- _Record set_:
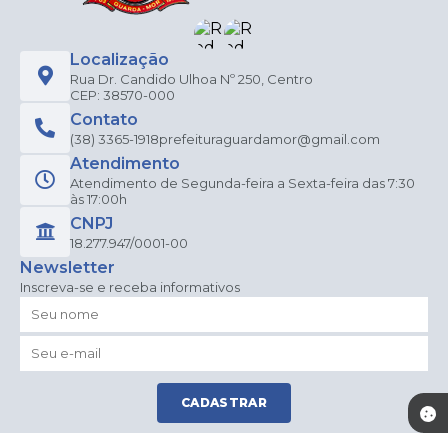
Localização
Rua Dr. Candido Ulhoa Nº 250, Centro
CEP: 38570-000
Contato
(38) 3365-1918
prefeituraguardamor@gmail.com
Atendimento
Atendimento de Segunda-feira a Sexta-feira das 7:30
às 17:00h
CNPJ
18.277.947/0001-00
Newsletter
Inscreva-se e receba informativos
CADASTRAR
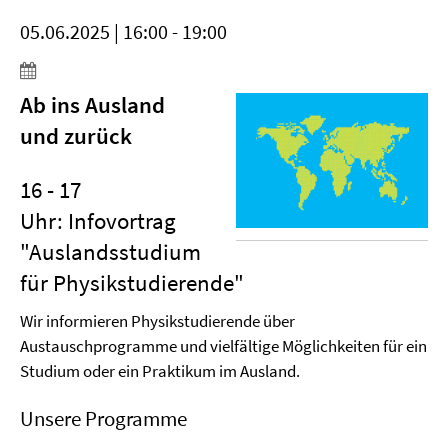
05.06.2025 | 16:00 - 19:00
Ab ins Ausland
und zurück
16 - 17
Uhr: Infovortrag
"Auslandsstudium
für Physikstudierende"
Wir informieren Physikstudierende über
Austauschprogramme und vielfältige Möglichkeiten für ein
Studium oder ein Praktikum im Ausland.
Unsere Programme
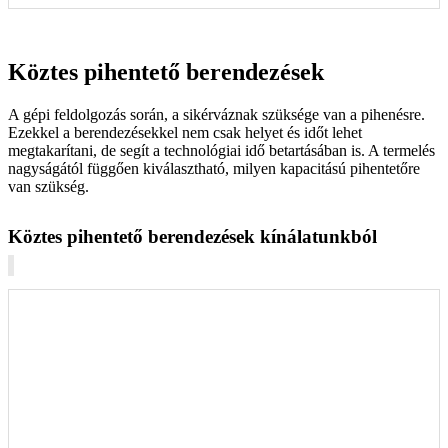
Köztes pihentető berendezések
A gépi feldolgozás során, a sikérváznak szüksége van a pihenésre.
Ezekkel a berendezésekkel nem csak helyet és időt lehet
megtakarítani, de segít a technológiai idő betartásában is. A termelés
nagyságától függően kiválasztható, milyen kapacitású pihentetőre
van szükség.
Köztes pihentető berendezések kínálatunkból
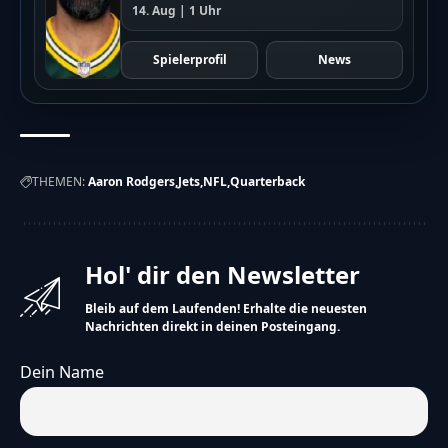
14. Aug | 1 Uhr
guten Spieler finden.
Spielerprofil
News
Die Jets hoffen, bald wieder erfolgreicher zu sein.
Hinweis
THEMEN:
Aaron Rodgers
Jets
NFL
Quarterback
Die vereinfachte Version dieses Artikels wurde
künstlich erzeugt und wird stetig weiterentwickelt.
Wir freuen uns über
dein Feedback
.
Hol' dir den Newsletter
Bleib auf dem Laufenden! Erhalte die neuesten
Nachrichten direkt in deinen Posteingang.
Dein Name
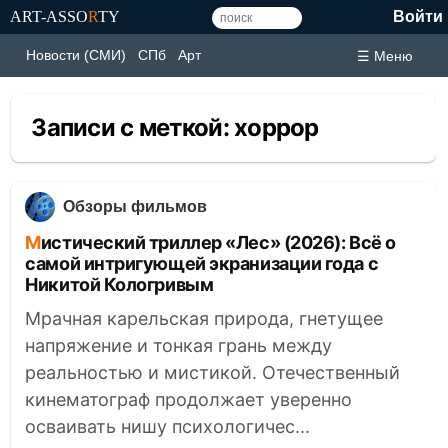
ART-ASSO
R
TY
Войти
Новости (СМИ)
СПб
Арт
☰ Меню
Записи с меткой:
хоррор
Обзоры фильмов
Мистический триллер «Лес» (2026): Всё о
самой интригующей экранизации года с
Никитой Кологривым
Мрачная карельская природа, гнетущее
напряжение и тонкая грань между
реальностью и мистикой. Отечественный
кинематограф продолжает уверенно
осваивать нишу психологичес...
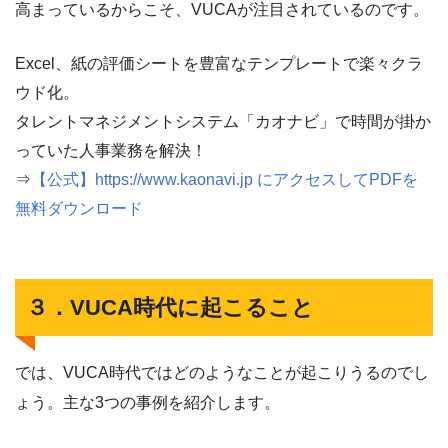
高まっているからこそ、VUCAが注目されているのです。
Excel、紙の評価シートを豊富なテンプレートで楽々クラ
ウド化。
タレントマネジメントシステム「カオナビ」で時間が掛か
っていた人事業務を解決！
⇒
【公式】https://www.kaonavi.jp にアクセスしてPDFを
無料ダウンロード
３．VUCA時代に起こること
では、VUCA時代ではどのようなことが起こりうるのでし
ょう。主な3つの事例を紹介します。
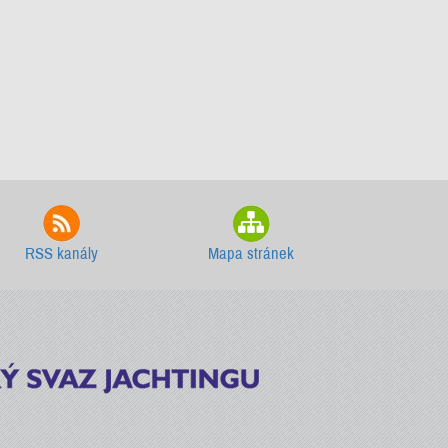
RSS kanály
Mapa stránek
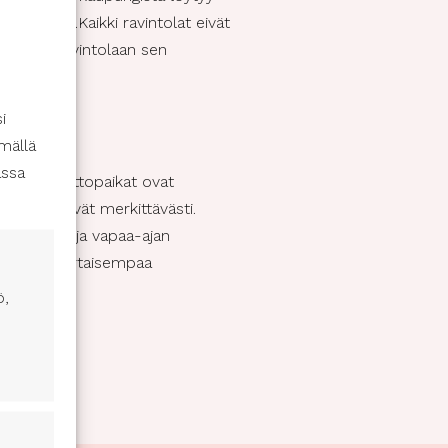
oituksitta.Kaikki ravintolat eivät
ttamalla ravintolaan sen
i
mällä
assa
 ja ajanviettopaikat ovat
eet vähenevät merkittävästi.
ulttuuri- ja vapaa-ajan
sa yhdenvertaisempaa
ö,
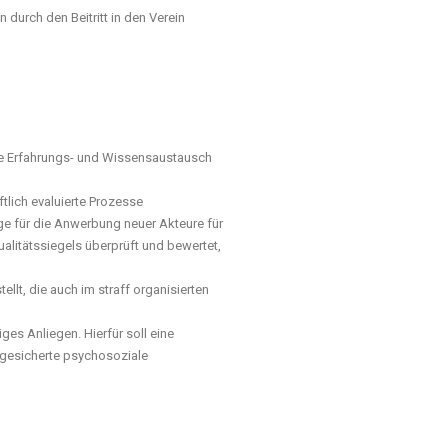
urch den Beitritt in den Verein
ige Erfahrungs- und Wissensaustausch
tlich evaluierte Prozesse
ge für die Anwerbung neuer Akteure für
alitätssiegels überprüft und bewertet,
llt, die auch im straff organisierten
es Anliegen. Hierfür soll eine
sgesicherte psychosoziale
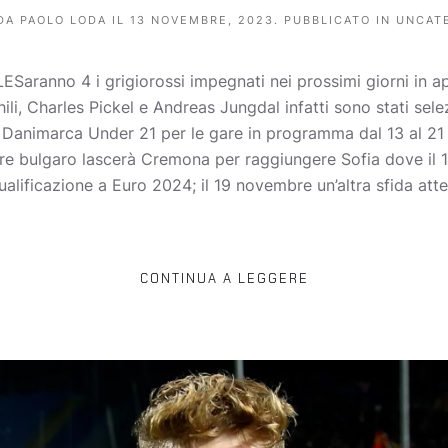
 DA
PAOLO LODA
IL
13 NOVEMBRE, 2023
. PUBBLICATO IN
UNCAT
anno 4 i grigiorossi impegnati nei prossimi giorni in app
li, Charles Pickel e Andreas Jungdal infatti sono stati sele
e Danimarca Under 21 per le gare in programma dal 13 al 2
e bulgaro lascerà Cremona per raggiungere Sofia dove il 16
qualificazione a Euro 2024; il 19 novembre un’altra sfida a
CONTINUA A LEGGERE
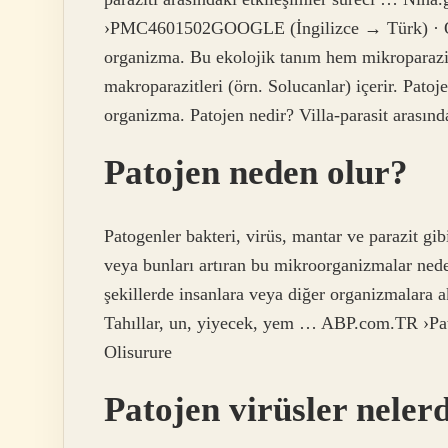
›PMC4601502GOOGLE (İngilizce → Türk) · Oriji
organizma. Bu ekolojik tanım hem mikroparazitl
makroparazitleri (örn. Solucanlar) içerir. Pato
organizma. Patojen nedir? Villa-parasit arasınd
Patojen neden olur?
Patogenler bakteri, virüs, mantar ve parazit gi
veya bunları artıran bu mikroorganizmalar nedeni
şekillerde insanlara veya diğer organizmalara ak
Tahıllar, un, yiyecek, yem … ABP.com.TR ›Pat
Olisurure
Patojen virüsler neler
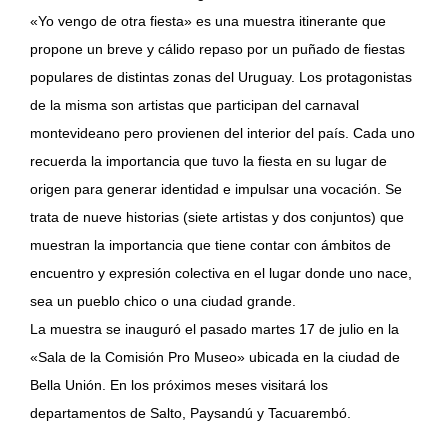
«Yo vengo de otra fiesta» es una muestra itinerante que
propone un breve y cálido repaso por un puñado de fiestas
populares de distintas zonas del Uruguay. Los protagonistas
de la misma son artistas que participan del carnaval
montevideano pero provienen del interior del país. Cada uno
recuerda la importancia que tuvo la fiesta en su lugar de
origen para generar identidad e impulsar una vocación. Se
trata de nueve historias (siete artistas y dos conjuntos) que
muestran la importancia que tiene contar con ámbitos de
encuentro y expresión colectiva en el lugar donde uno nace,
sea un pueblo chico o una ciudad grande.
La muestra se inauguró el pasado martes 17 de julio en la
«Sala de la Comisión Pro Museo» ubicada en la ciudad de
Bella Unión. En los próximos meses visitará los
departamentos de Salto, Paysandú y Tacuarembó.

- _Exercise objective_:
State how many lines of the material above contain the string "importancia", counting a match only when the letter case is identical. Give the number alone.

- _Output for this task_:
2